Kurz vor Weihnachten haben wir im Zuge des Latein-Wahlpflichtfaches, passend zu unserem Unterrichtsthema „Essen und Trinken in römischer Zeit“, ein dreigängiges „Menü“ gekocht. Die Rezepte für unser Mahl entnahmen wir dem Kochbuch „De re coquinaria“ („Über die Kochkunst") des berühmten Marcus Cavius Apicius, welcher im 1. Jahrhundert nach Christus lebte.
Als sogenanntes „Gustum“ oder Vorspeise bereiteten wir „Pepones et Melones“ zu. Dabei handelt es sich um einen Honigmelonen-Salat, mariniert mit Minze, Pfeffer, Honig, Garum und etwas Essig. Zur „Mensa Prima“, was so viel wie Hauptspeise bedeutet, kochten wir „Esicia Amulata“. Das ist eine Würzsuppe, oder besser gesagt eine Art Eintopf mit Rindfleisch, viel Zwiebeln, Bohnen und den Gewürzen Ingwer, Liebstöckl, Liquamen, Majoran, Pfeffer und etwas Honig.
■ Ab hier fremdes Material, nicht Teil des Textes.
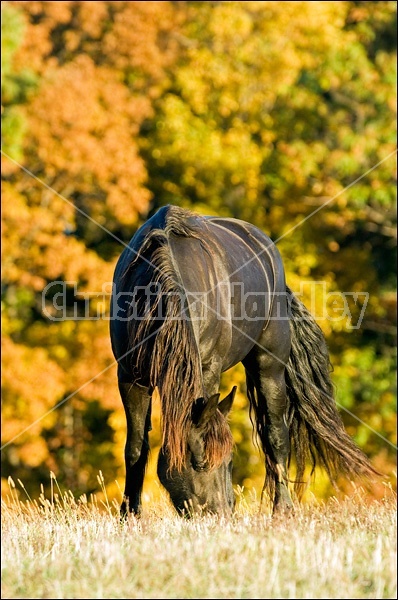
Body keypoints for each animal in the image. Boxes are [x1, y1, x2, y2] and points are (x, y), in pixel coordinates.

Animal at [109, 205, 376, 516]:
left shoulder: (208, 370)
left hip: (269, 368)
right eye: (200, 462)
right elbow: (135, 448)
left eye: (229, 461)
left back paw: (283, 509)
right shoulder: (130, 378)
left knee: (276, 435)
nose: (222, 515)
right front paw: (129, 515)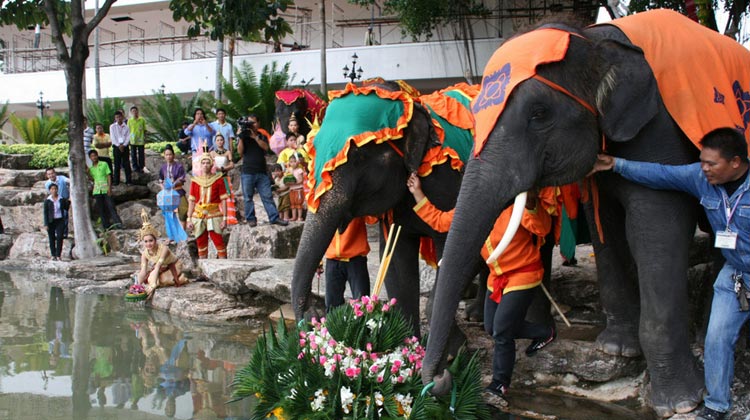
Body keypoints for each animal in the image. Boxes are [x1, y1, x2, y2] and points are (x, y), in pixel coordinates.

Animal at [424, 9, 750, 416]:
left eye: (539, 113)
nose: (441, 378)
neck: (593, 39)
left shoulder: (659, 131)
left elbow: (656, 226)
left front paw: (681, 404)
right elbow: (604, 225)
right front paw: (617, 348)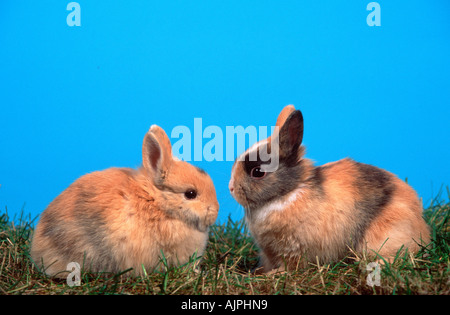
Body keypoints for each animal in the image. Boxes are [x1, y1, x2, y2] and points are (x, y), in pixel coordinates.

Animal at [230, 105, 430, 272]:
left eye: (258, 172)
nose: (231, 188)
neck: (289, 192)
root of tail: (422, 228)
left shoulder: (294, 250)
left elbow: (291, 266)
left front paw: (274, 274)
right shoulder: (269, 252)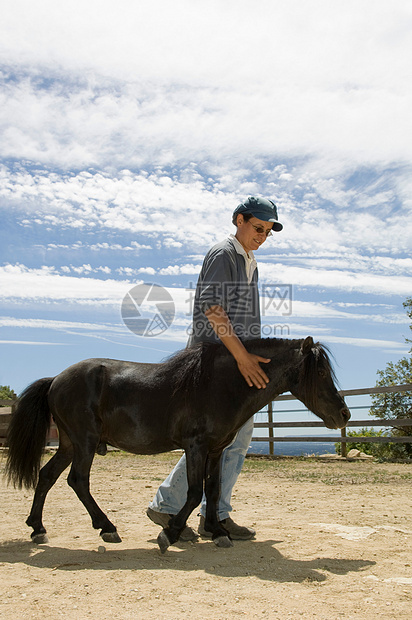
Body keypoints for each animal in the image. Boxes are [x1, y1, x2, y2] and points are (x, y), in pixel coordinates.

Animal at [4, 336, 350, 556]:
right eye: (320, 371)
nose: (344, 414)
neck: (221, 384)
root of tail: (55, 379)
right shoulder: (195, 447)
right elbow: (195, 492)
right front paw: (169, 533)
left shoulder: (215, 450)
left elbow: (214, 490)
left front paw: (218, 532)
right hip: (84, 443)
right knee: (77, 481)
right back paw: (107, 527)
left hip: (68, 444)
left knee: (47, 476)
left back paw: (37, 528)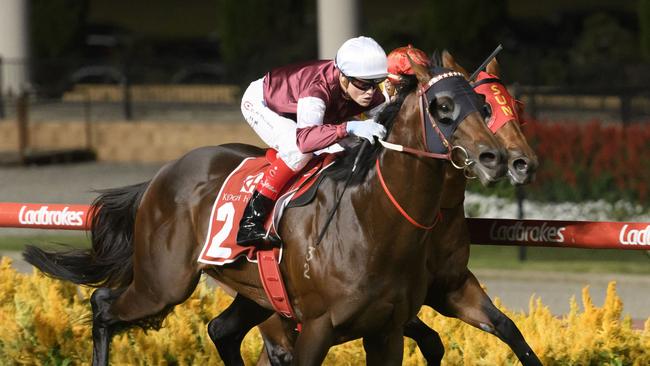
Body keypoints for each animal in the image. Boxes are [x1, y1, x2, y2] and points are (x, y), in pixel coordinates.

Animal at [22, 61, 506, 364]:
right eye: (442, 106)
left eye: (482, 105)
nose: (495, 157)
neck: (373, 222)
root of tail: (160, 175)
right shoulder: (317, 327)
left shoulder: (385, 330)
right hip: (164, 283)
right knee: (103, 304)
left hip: (252, 292)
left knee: (221, 330)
Die Krönung des Menüs aber schlechthin gelang uns mit dem Dessert oder besser gesagt mit der „Mensa Secunda“: Ein Birnenauflauf, genannt „Patina de Piris“, der nicht nur herrlich duftete, sondern auch sehr lecker schmeckte. Trauben und ein süßer „succus e malis“ (Apfelsaft) rundeten das ganze Festmahl noch ab und natürlich durfte auch der passende Dresscode – Toga und Lorbeerkranz – nicht fehlen.

Es war für uns alle ein spannender, lehrreicher und zugleich „köstlicher“ Latein-Nachmittag!